Delhi's housing deficit now stands at roughly 1.5 million units, according to figures cited in the Delhi Master Plan 2041 working documents. That number has not arrived suddenly. It is the accumulated result of regularisation drives that regularised nothing, resettlement schemes that moved families to distant fringes with no transit links, and a political tug-of-war between the Arvind Kejriwal-led AAP government at the state level and the BJP-controlled central government that controls both the Delhi Development Authority and the Lieutenant Governor's office. The collision of those two power centres has, for years, paralysed the machinery that is supposed to approve, build and allocate affordable housing.
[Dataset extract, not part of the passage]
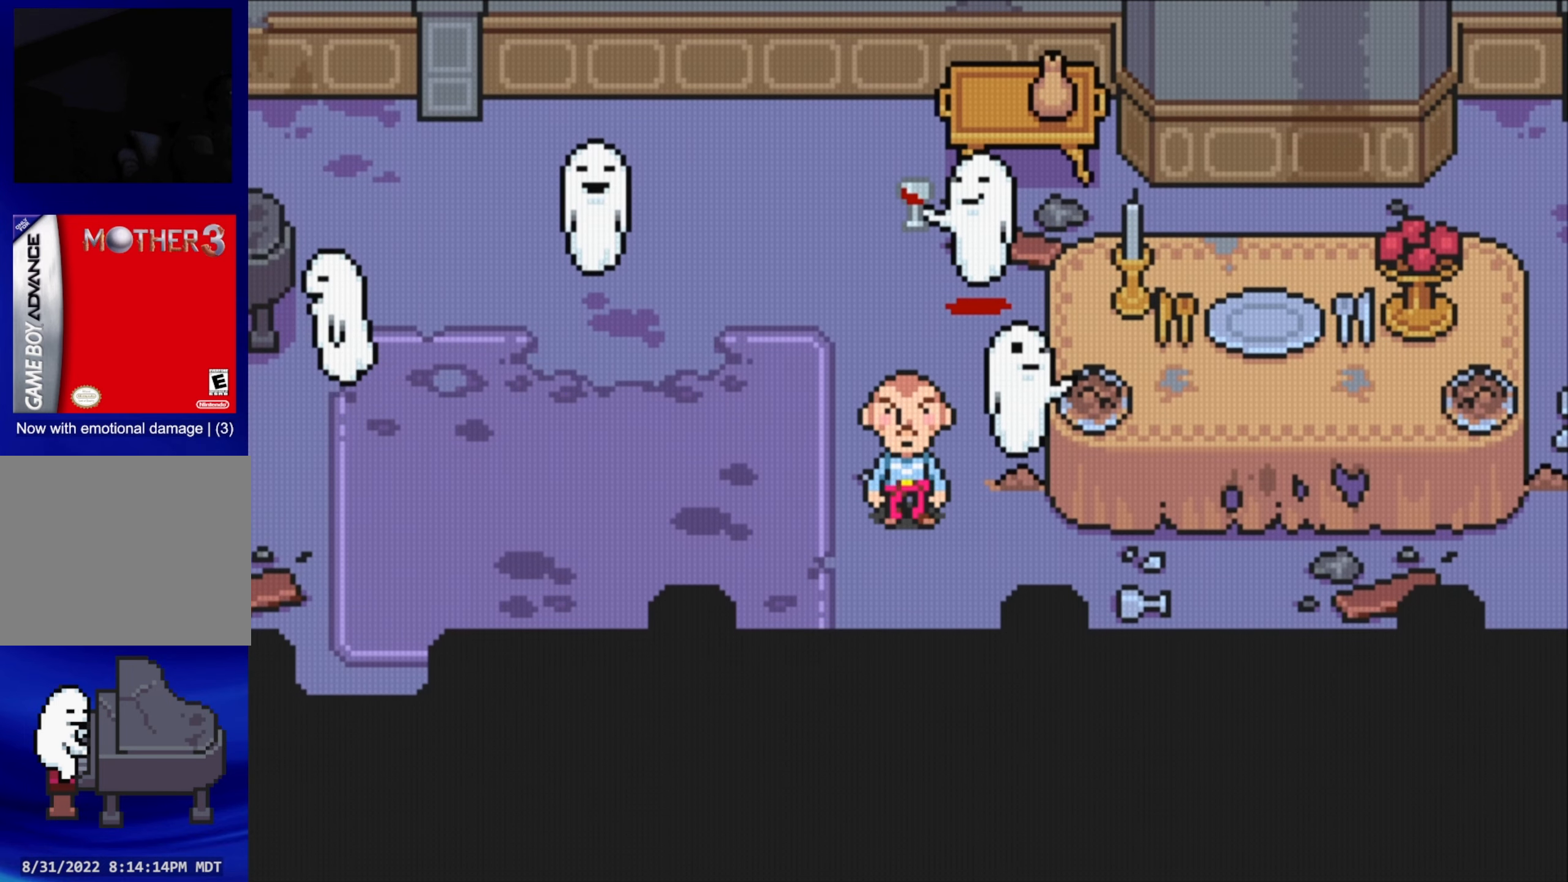
{"buttons": ["DPAD_RIGHT"], "events": [[184, "B", "up"], [334, "DPAD_RIGHT", "down"]]}
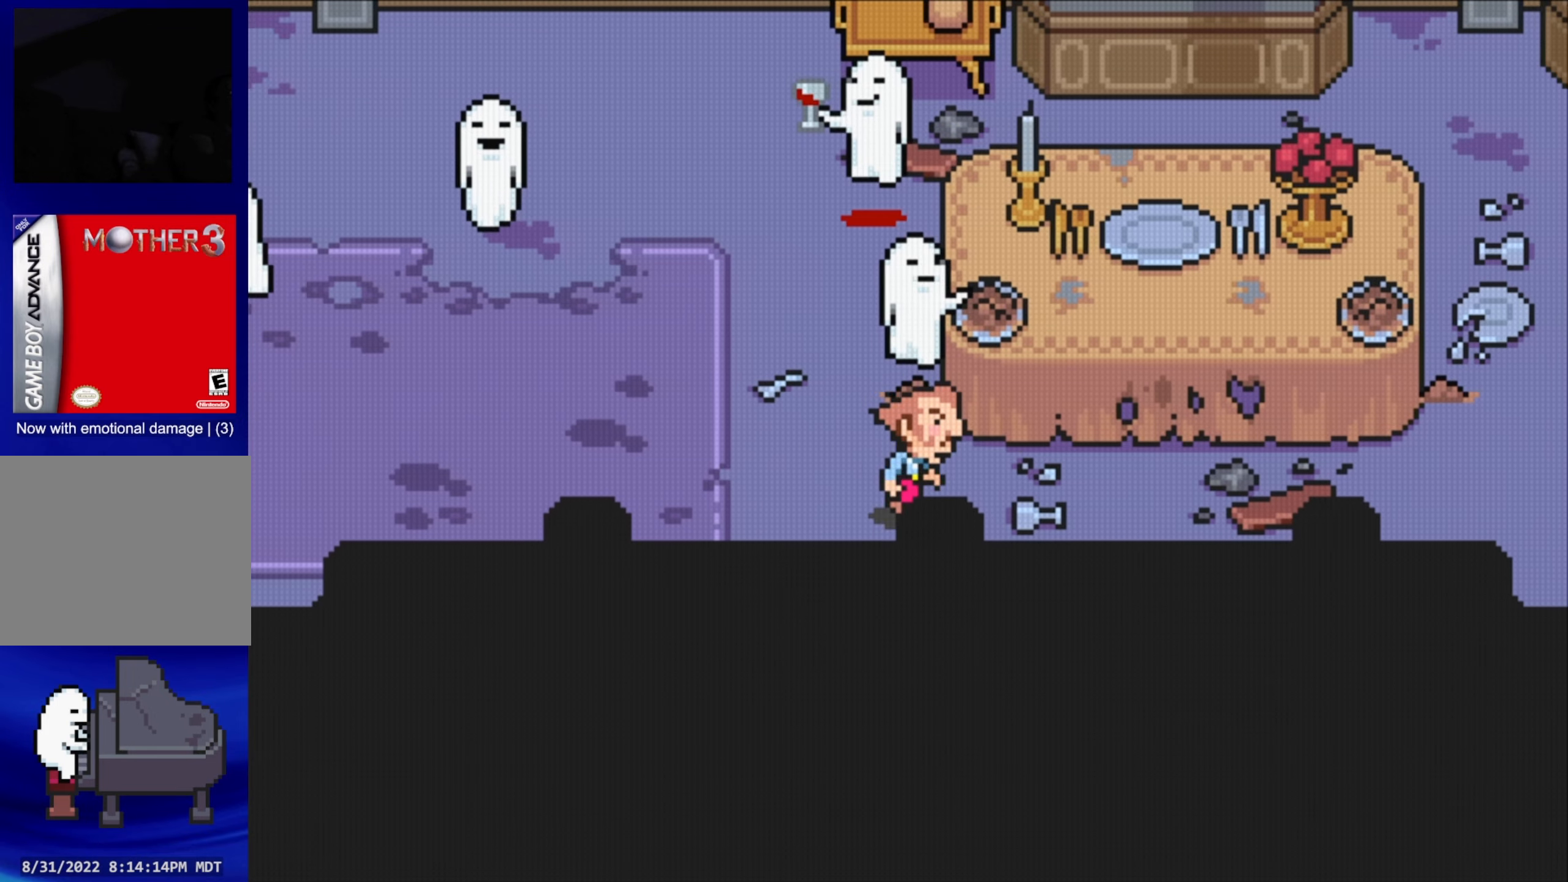
{"buttons": [], "events": [[234, "DPAD_RIGHT", "up"]]}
Why does this matter right now? The Delhi Metro Phase 4 corridors — particularly the Janakpuri West to R.K. Ashram Marg stretch — are within months of partial commissioning, and land values along those alignments have already surged between 18 and 25 percent since 2023, according to property consultancy data compiled by Anarock Research. That appreciation is pricing out precisely the income groups the DDA's housing schemes claim to serve. Every month of policy deadlock translates directly into families pushed further toward Najafgarh or Bahadurgarh, well beyond Delhi's borders.
The Regularisation Trap
The story begins, most usefully, in 2008, when the United Progressive Alliance government first promised to regularise Delhi's approximately 1,731 unauthorised colonies. The 2019 PM-UDAY scheme — Pradhan Mantri Unauthorised Colonies in Delhi Awas Adhikar Yojana — was supposed to deliver property rights to around four million residents in those settlements. Four years later, fewer than 60,000 conveyance deeds had actually been executed, a processing rate so slow that full completion, at that pace, would take until the 2060s. Residents in colonies like Sangam Vihar in South Delhi and Uttam Nagar in West Delhi remain in legal limbo, unable to sell, unable to secure standard home loans, unable to invest in structural repairs without risking demolition notices.
The DDA's own in-situ slum rehabilitation program has a similarly long and largely ineffective history. The agency launched slum redevelopment projects at Kalkaji Extension and at the Kathputli Colony in Shadipur as flagship efforts. Kathputli Colony — home to street performers and artisans for generations — saw residents shifted to transit camps in 2017 with promises of new flats within three years. As of mid-2026, a substantial portion of those families remain in the transit accommodation on Shadipur Depot Road, waiting for construction timelines that have been revised at least four times.
Master Plan Versus Ground Reality
Delhi's Master Plan 2041, notified by the Ministry of Housing and Urban Affairs in February 2023, introduced Floor Area Ratio relaxations meant to encourage vertical densification in older residential zones. The intent was sound — if Lajpat Nagar or Karol Bagh allow taller mixed-use buildings, more housing supply enters the market without consuming green belt land. The execution has been slower. The relevant building bye-law amendments required alignment between the DDA, the Municipal Corporation of Delhi — itself reorganised into a unified body only in May 2022 — and the state government's urban development department. That three-way coordination has moved at the pace characteristic of committees that do not report to a common political authority.
Land costs in inner-south Delhi localities now routinely exceed Rs 2 lakh per square yard in the resale market. A modest two-bedroom flat in Vasant Kunj lists above Rs 1.8 crore. The Economic Survey of Delhi 2024-25 estimated that a household earning the median monthly income of Rs 35,000 would need more than 40 years of savings — with zero expenditure — to afford a DDA standard flat at current market rates.
What happens next depends on whether the DDA's newly constituted Housing Advisory Committee, which held its first formal meeting in March 2026, actually accelerates conveyance deed processing under PM-UDAY and pushes the stalled Kalkaji and Kathputli projects to completion. Residents in affected areas should keep documentation updated with the DDA's online portal — dda.gov.in — and track the committee's quarterly status reports, the first of which is due in September 2026. Without pressure from organised resident welfare associations and consistent media scrutiny, the comfortable institutional habit of extending deadlines will continue exactly as it has for the past eighteen years.